**Extracted material:**
§
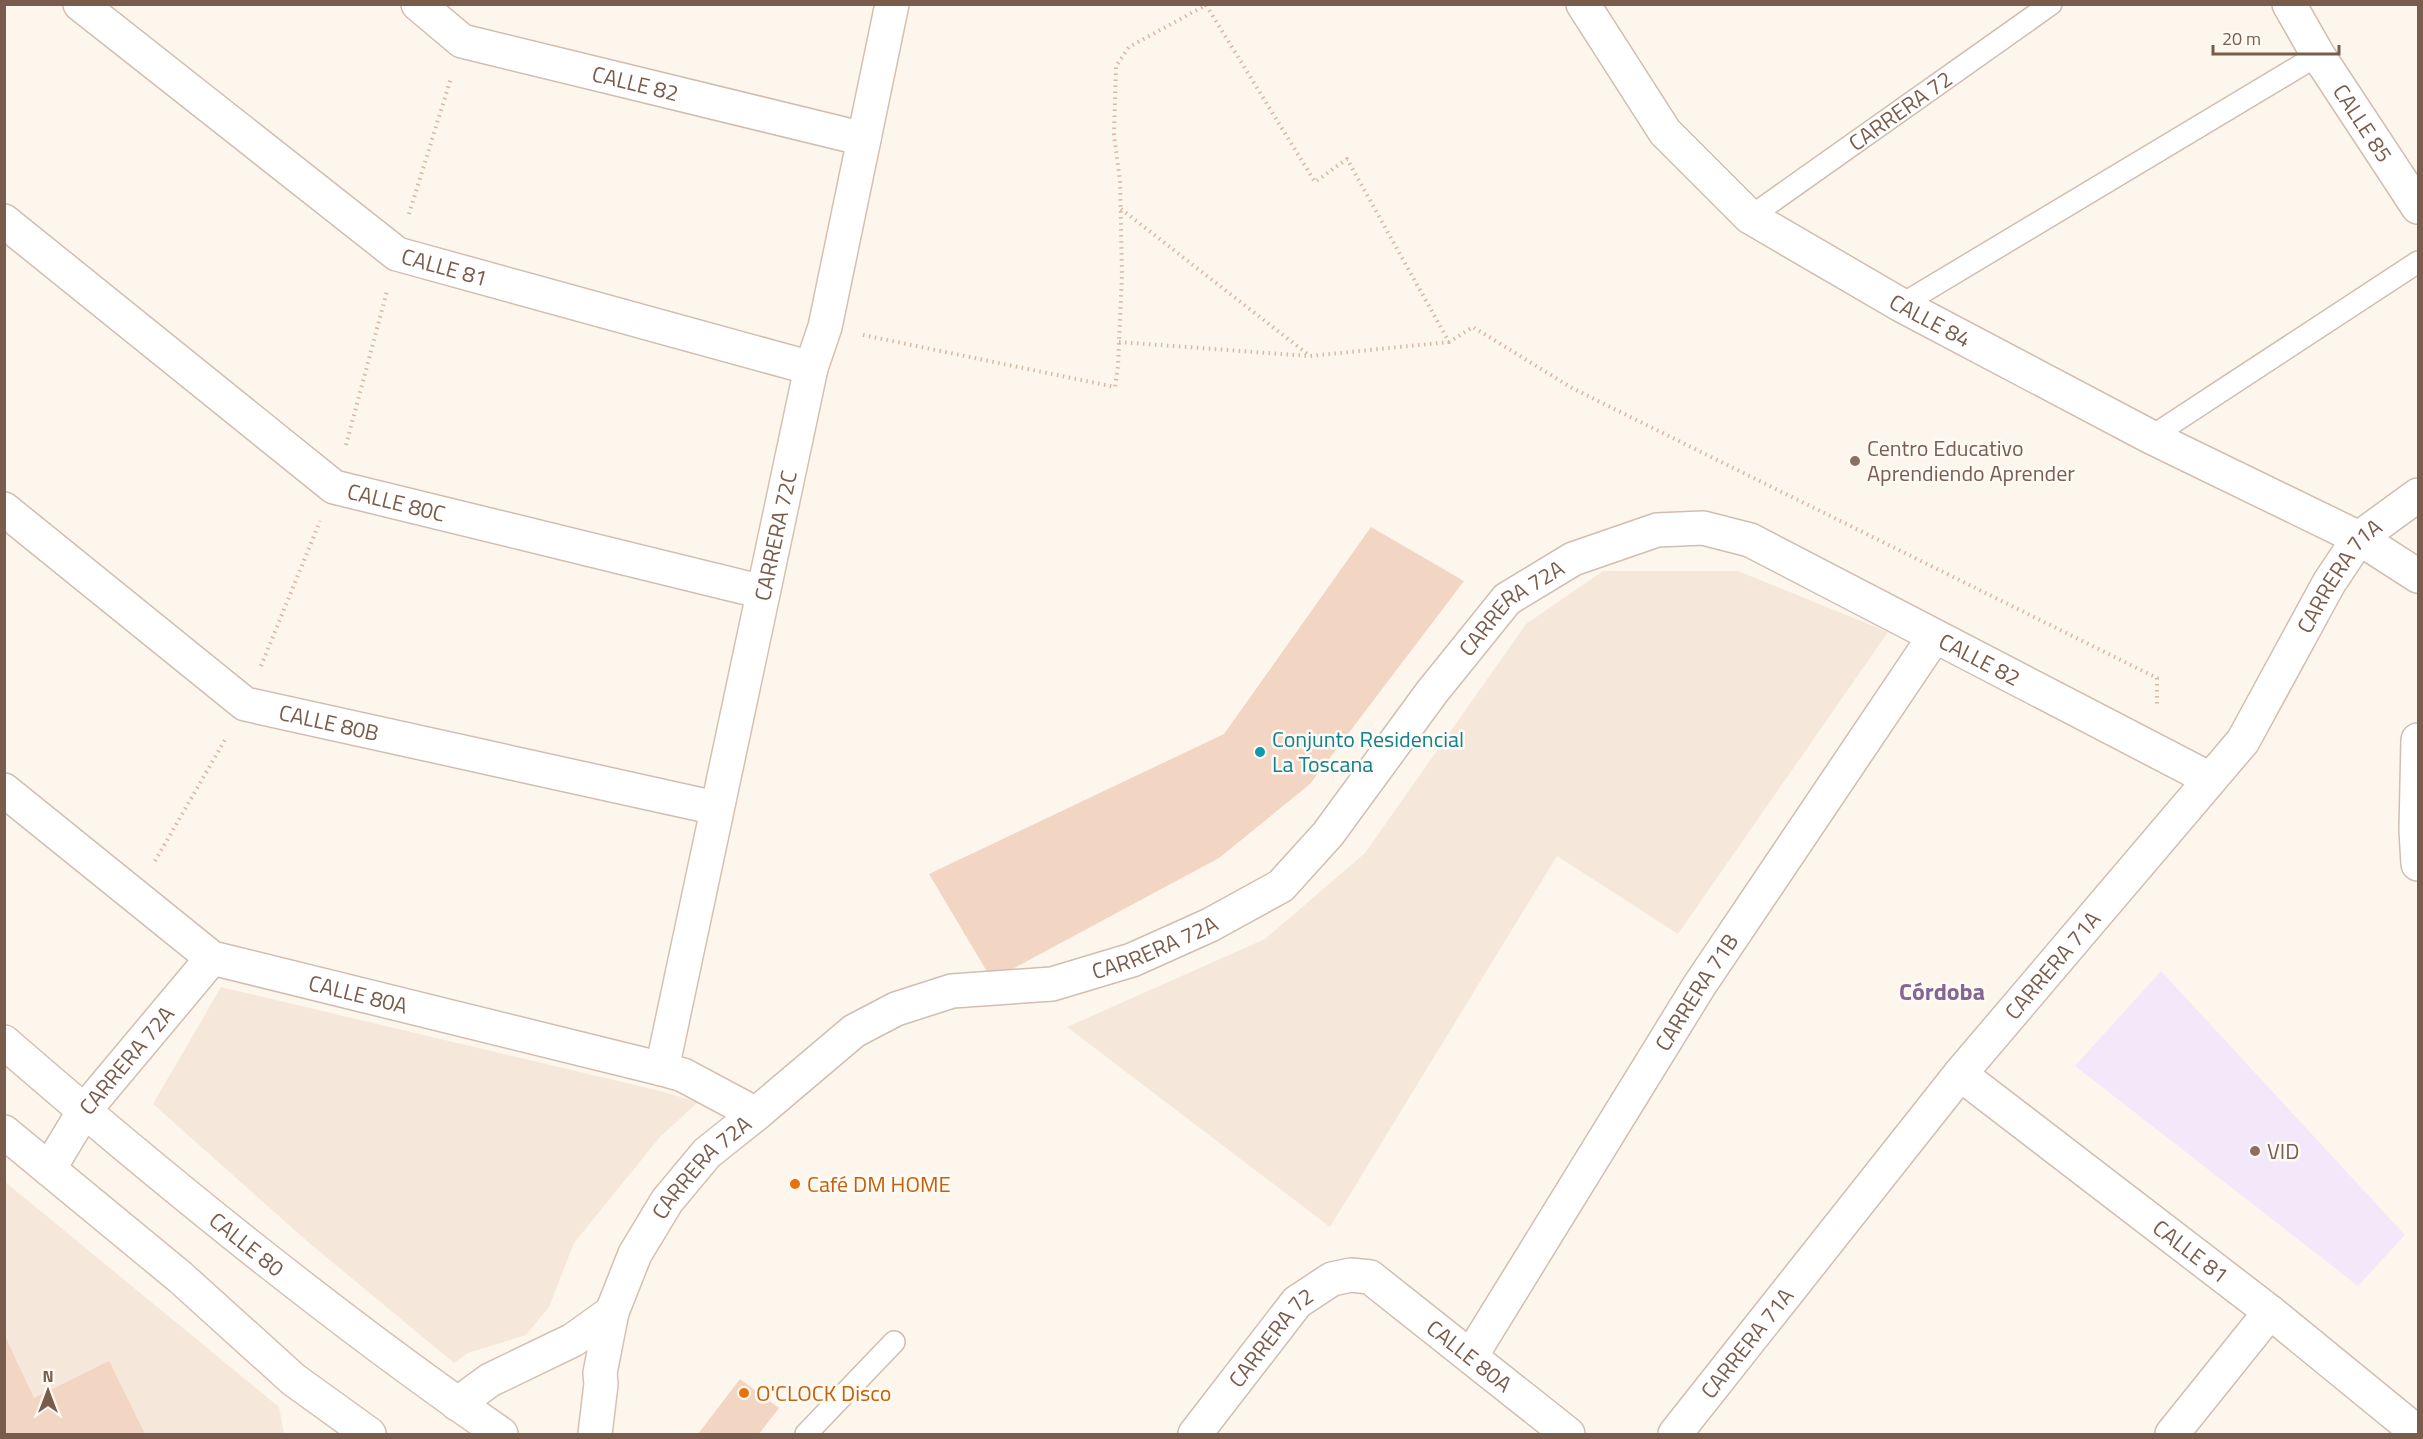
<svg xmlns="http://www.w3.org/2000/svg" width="2423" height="1439" viewBox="0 0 2423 1439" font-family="'Titillium Web',sans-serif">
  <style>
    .residential { fill: #f5e8da }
    .education { fill: #f3e8fa }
    .building { fill: #f3d5c3 }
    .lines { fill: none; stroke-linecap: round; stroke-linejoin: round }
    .lane-casing { stroke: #d1beb0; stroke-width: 24 }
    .street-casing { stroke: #d1beb0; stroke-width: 36 }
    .secondary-casing { stroke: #d6c0b0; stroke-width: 36 }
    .path { stroke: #d9b8a5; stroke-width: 4; stroke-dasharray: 1.5 4.5; stroke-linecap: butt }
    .lane { stroke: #fff; stroke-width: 21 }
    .street { stroke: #fff; stroke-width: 33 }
    .secondary { stroke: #fff; stroke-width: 33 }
    .education-dot { fill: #8d6e63; stroke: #fffaf3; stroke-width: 2 }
    .culture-dot { fill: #0f9aa8; stroke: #fffaf3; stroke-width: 2 }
    .food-dot { fill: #e8710a; stroke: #fffaf3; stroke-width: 2 }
    .labels { text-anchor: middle; stroke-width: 5; stroke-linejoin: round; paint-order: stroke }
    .street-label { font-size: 22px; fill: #7a5c4d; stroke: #fffaf3 }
    .education-label { font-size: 22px; fill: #785e54; stroke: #fffaf3; text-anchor: start }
    .culture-label { font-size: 22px; fill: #0d838f; stroke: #fffaf3; text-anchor: start }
    .food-label { font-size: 22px; fill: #c56008; stroke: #fffaf3; text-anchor: start }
    .neighbourhood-label { font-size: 24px; font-weight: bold; fill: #846695; stroke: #fffaf3 }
  </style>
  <rect width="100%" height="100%" fill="#fdf6ec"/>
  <g class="residential">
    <path d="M1603,571h135l150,61 -210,302 -121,-78 -227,371 -263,-200 198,-88 100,-86 161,-229z"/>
    <path d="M221,987l435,103 42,12 -38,35 -86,106 -25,64 -23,28 -58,18 -14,10 -146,-121 -155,-138z"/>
    <path d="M4,1181l275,226 5,27h-279z"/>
  </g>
  <path class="education" d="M2161,971l244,264 -47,51 -283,-220z"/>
  <g class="building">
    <path d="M1371,527l93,54 -154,203 -91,74 -227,122 -63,-106 295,-140z"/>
    <path d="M4,1334l30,64 75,-37 36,73h-141z"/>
    <path d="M740,1379l39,29 -20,26h-61z"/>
  </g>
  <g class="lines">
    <g class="lane-casing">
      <g id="lane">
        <path id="s1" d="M1750,217l301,-213"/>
        <path d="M1901,305l417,-250"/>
        <path d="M2151,437l267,-175"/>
        <path d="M806,1434l88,-92"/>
      </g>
    </g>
    <g class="street-casing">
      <g id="street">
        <path id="s2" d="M80,4l317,250 414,114"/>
        <path id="s3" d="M418,4l44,37 402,98"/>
        <path id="s4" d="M1583,4l82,128 85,85 151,88 250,132 208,101 59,38"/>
        <path id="s5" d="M2289,4l29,51 100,152"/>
        <path id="s6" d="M4,221l330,266 429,105"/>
        <path id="s7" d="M4,509l241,195 471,104"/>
        <path d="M2418,740l-2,90 2,34"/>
        <path id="s8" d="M4,790l208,168 450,111"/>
        <path id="s9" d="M1960,1074l310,238 148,121"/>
        <path id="s10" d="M756,1114l98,-83 42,-22 56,-18 100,-7 80,-24 78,-35 71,-39 47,-52 104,-142 75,-93 66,-40 84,-29 46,-2 47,12 460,239"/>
        <path id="s11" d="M49,1169l35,-58 128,-153"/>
        <path id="s12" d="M1471,1356l228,-370 235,-349"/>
        <path id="s13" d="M1195,1434l102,-132 35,-23 19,-4 19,2 198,157"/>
        <path id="s14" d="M1675,1434l285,-360 283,-333 86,-158 30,-45 59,-43"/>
        <path d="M2172,1434l98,-122"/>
      </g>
    </g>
    <g class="secondary-casing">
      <g id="secondary">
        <path id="s15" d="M4,1042c159,138 324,272 497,392"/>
        <path d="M4,1132l176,145 114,103 75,54"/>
        <path d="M457,1404l33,-24 83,-40 39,-28"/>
        <path id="s16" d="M595,1434l6,-50 -1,-11 12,-61 23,-58 32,-53 40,-48 49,-39 -73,-39 -21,-6 149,-701 14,-41 67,-323"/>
      </g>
    </g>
    <g class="path">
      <path d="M1121,209l189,147 139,-14"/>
      <path d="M409,214l42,-136"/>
      <path d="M863,335l252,52 3,-21 4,-91 -2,-94 -6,-46 2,-69 13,-19 77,-42 109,177 32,-23 102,183 24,-15 99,61 585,290v30"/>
      <path d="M1119,342l190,14"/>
      <path d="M346,445l41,-154"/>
      <path d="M261,666l59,-145"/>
      <path d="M155,861l71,-123"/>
    </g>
    <use href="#lane" class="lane"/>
    <use href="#street" class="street"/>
    <use href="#secondary" class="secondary"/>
  </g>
  <g class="education-dot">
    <circle cx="1855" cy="461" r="6"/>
    <circle cx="2255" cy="1151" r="6"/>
  </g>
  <circle class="culture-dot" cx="1260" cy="752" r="6"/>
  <g class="food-dot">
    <circle cx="795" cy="1184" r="6"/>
    <circle cx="744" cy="1393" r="6"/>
  </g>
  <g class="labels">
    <g class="street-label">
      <text dy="8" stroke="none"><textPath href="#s3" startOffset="236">CALLE 82</textPath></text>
      <text dy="8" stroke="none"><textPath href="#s1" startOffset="184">CARRERA 72</textPath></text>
      <text dy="8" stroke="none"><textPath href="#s5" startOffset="140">CALLE 85</textPath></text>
      <text dy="8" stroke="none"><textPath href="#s2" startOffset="453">CALLE 81</textPath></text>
      <text dy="8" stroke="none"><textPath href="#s4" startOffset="480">CALLE 84</textPath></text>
      <text dy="8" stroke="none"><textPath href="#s6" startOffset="488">CALLE 80C</textPath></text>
      <text dy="8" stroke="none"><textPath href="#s16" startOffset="1023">CARRERA 72C</textPath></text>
      <text dy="8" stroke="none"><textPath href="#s14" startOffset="1088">CARRERA 71A</textPath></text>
      <text dy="8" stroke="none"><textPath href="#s10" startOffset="948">CARRERA 72A</textPath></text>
      <text dy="8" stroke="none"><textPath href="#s10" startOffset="1470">CALLE 82</textPath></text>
      <text dy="8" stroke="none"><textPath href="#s7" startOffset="396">CALLE 80B</textPath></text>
      <text dy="8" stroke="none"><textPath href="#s10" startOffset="444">CARRERA 72A</textPath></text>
      <text dy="8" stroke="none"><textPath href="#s14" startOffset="602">CARRERA 71A</textPath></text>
      <text dy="8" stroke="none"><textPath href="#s12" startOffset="428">CARRERA 71B</textPath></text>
      <text dy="8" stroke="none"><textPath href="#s8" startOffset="418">CALLE 80A</textPath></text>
      <text dy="8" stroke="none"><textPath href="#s11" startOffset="134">CARRERA 72A</textPath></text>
      <text dy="8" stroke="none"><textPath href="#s16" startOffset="296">CARRERA 72A</textPath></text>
      <text dy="8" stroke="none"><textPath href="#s15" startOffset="316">CALLE 80</textPath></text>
      <text dy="8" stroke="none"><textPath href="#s9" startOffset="291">CALLE 81</textPath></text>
      <text dy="8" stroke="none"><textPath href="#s13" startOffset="123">CARRERA 72</textPath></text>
      <text dy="8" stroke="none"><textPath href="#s14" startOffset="116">CARRERA 71A</textPath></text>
      <text dy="8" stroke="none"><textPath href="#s13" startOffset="374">CALLE 80A</textPath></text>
    </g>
    <g class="education-label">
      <text x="1867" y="456">Centro Educativo<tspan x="1867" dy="25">Aprendiendo Aprender</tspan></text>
      <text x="2267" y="1159">VID</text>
    </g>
    <g class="culture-label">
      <text x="1272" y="747">Conjunto Residencial<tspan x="1272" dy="25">La Toscana</tspan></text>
    </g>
    <g class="food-label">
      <text x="807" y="1192">Café DM HOME</text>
      <text x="756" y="1401">O'CLOCK Disco</text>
    </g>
    <g class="neighbourhood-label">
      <text x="1942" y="1000">Córdoba</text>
    </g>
  </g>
  <rect width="2423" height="1439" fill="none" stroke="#7a5c4d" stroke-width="12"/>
  <g transform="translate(48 1391)" stroke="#fffaf3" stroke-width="4.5" paint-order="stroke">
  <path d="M0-4.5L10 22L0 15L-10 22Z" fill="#7a5c4d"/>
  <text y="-9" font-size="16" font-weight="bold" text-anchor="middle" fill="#7a5c4d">N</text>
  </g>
  <path d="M2213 45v9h126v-9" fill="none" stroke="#7a5c4d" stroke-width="3"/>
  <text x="2222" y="45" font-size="18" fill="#7a5c4d" stroke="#fffaf3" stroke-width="4.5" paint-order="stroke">20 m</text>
</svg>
§
**Work task:**
Look through the entries above and report each line where the string "linecap" occurs.

**Output of the task:**
    .lines { fill: none; stroke-linecap: round; stroke-linejoin: round }
    .path { stroke: #d9b8a5; stroke-width: 4; stroke-dasharray: 1.5 4.5; stroke-linecap: butt }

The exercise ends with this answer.